Japanese filmmaker hopes to direct Aamir Khan
Aamir Khan, who has found a fan following in China, has caught the eye of Japanese filmmaker Norihiro Koizumi who hopes to direct the actor someday
The acting acumen of Bollywood superstar Aamir Khan, who has found a fan following in China, has caught the eye of Japanese filmmaker Norihiro Koizumi who hopes to direct the actor someday. Known for the successful Japanese Chihayafuru trilogy, Koizumi came to India last month for a Japanese Film Festival organised by PVR Cinemas by The Japan Foundation.
It was his first time in India. Not only did he have a great time looking at "happy" faces and tasting the variety of food, but he also got a new perspective about Indian cinema.
"About Indian cinema, I had this image that it's all about musicals... But when I came to India and saw a couple of films, I felt there were a lot films which did not have many musical scenes. It kind of changed my view of Indian cinema. There's a variety of films... Not just musicals, not just dancing. Some movies have profound themes. I thought I should watch a little bit more," Koizumi told IANS via a recorded response.
He says before he came to India, he saw 3 Idiots and Dangal. "Both of them had the same actor... Aamir Khan. He is a great actor," said Koizumi, who doesn't rule out a chance of an Indian collaboration.
"Yes, it could happen... With Aamir Khan. I think he could be in Japanese cinema too. Maybe I could direct Indian cinema if I have a chance... I don't know about the musical scenes though," he quipped, breaking into a bout of laughter.
The Indian audience, he felt, is very receptive to cinema "I liked the food here in India, and the happy people and I liked the reaction to the films. People cry, laugh and talk to each other a lot. I feel that's the way films should be watched," he said, adding that hosting a Japanese Film Festival is a great way to show Japanese culture in India.
Apart from the films, patrons also got a chance to savour sushi rolls handcrafted by chef Yutaka Saito for Simply Sushi. "I think it is very important to know each other to be friends. It is the best way to know each other. If there will be another film festival, I will be here in India again," said Koizumi, who is in his late 30s.

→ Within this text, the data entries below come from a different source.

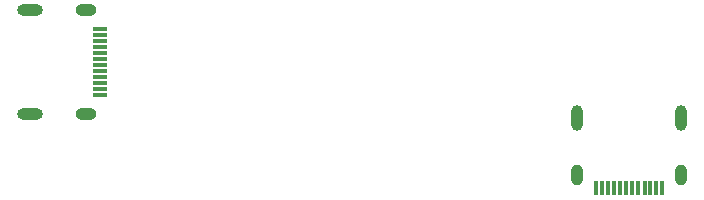
<source format=gbr>
%TF.GenerationSoftware,KiCad,Pcbnew,8.0.6*%
%TF.CreationDate,2025-04-07T23:29:29+03:00*%
%TF.ProjectId,USBC_90deg,55534243-5f39-4306-9465-672e6b696361,rev?*%
%TF.SameCoordinates,Original*%
%TF.FileFunction,Soldermask,Top*%
%TF.FilePolarity,Negative*%
%FSLAX46Y46*%
G04 Gerber Fmt 4.6, Leading zero omitted, Abs format (unit mm)*
G04 Created by KiCad (PCBNEW 8.0.6) date 2025-04-07 23:29:29*
%MOMM*%
%LPD*%
G01*
G04 APERTURE LIST*
%ADD10R,0.300000X1.150000*%
%ADD11O,1.000000X2.200000*%
%ADD12O,1.000000X1.800000*%
%ADD13R,1.150000X0.300000*%
%ADD14O,2.200000X1.000000*%
%ADD15O,1.800000X1.000000*%
G04 APERTURE END LIST*
D10*
%TO.C,P1*%
X109200000Y-89965000D03*
X109710000Y-89965000D03*
X110230000Y-89965000D03*
X110740000Y-89965000D03*
X111250000Y-89965000D03*
X111760000Y-89965000D03*
X112270000Y-89965000D03*
X112780000Y-89965000D03*
X114800000Y-89965000D03*
X113290000Y-89965000D03*
X113790000Y-89965000D03*
X114300000Y-89965000D03*
D11*
X107600000Y-84030000D03*
D12*
X107600000Y-88830000D03*
D11*
X116400000Y-84030000D03*
D12*
X116400000Y-88830000D03*
%TD*%
D13*
%TO.C,P2*%
X67175000Y-82090000D03*
X67175000Y-81580000D03*
X67175000Y-81060000D03*
X67175000Y-80550000D03*
X67175000Y-80040000D03*
X67175000Y-79530000D03*
X67175000Y-79020000D03*
X67175000Y-78510000D03*
X67175000Y-76490000D03*
X67175000Y-78000000D03*
X67175000Y-77500000D03*
X67175000Y-76990000D03*
D14*
X61240000Y-83690000D03*
D15*
X66040000Y-83690000D03*
D14*
X61240000Y-74890000D03*
D15*
X66040000Y-74890000D03*
%TD*%
M02*

</source>
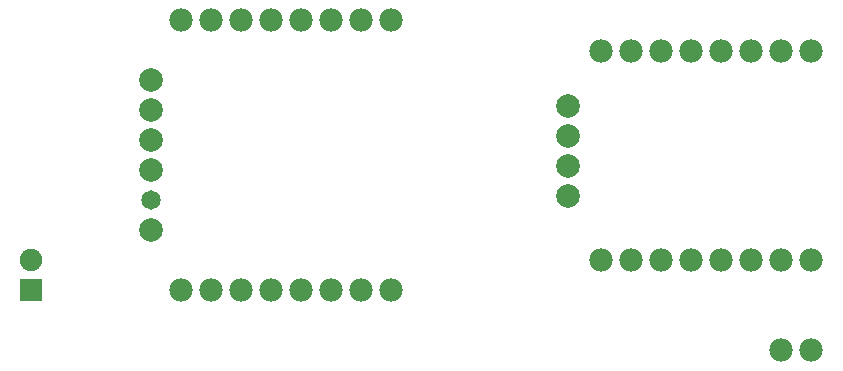
<source format=gbl>
G04 MADE WITH FRITZING*
G04 WWW.FRITZING.ORG*
G04 DOUBLE SIDED*
G04 HOLES PLATED*
G04 CONTOUR ON CENTER OF CONTOUR VECTOR*
%ASAXBY*%
%FSLAX23Y23*%
%MOIN*%
%OFA0B0*%
%SFA1.0B1.0*%
%ADD10C,0.078861*%
%ADD11C,0.064972*%
%ADD12C,0.078833*%
%ADD13C,0.077701*%
%ADD14C,0.077778*%
%ADD15C,0.075000*%
%ADD16C,0.078000*%
%ADD17R,0.075000X0.075000*%
%LNCOPPER0*%
G90*
G70*
G54D10*
X711Y610D03*
G54D11*
X711Y710D03*
G54D10*
X711Y810D03*
X711Y910D03*
X711Y1010D03*
X711Y1110D03*
G54D12*
X2101Y726D03*
X2101Y826D03*
X2101Y926D03*
X2101Y1026D03*
G54D13*
X2211Y510D03*
X2311Y510D03*
X2411Y510D03*
X2511Y510D03*
X2611Y510D03*
X2711Y510D03*
X2811Y510D03*
X2911Y510D03*
X2211Y1209D03*
X2311Y1209D03*
X2411Y1209D03*
X2511Y1209D03*
X2611Y1209D03*
X2711Y1209D03*
X2811Y1209D03*
X2911Y1209D03*
G54D14*
X1511Y1310D03*
X1411Y1310D03*
X1311Y1310D03*
X1211Y1310D03*
X1111Y1310D03*
X1011Y1310D03*
X911Y1310D03*
X811Y1310D03*
X811Y410D03*
X911Y410D03*
X1011Y410D03*
X1111Y410D03*
X1211Y410D03*
X1311Y410D03*
X1411Y410D03*
X1511Y410D03*
G54D15*
X311Y410D03*
X311Y510D03*
G54D16*
X2811Y210D03*
X2911Y210D03*
G54D17*
X311Y410D03*
G04 End of Copper0*
M02*
</source>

There is currently a spotlight on Asian cinema ever since the runaway success of "Crazy Rich Asians". As one of the more commercially successful young directors of Asia, what are his views on the changing scenario of diversity and inclusivity?
"Well, Crazy Rich Asians was led by Hollywood. Maybe for us, chances are increasing too. But what we should do is not to change our styles and we should just do our job. As Asians, we should not adapt to the American or European culture. We just have to keep doing our job, and wait for the world to change and realize what we are doing. Like they chose to make 'Crazy Rich Asians'... They have to change, we don't have to."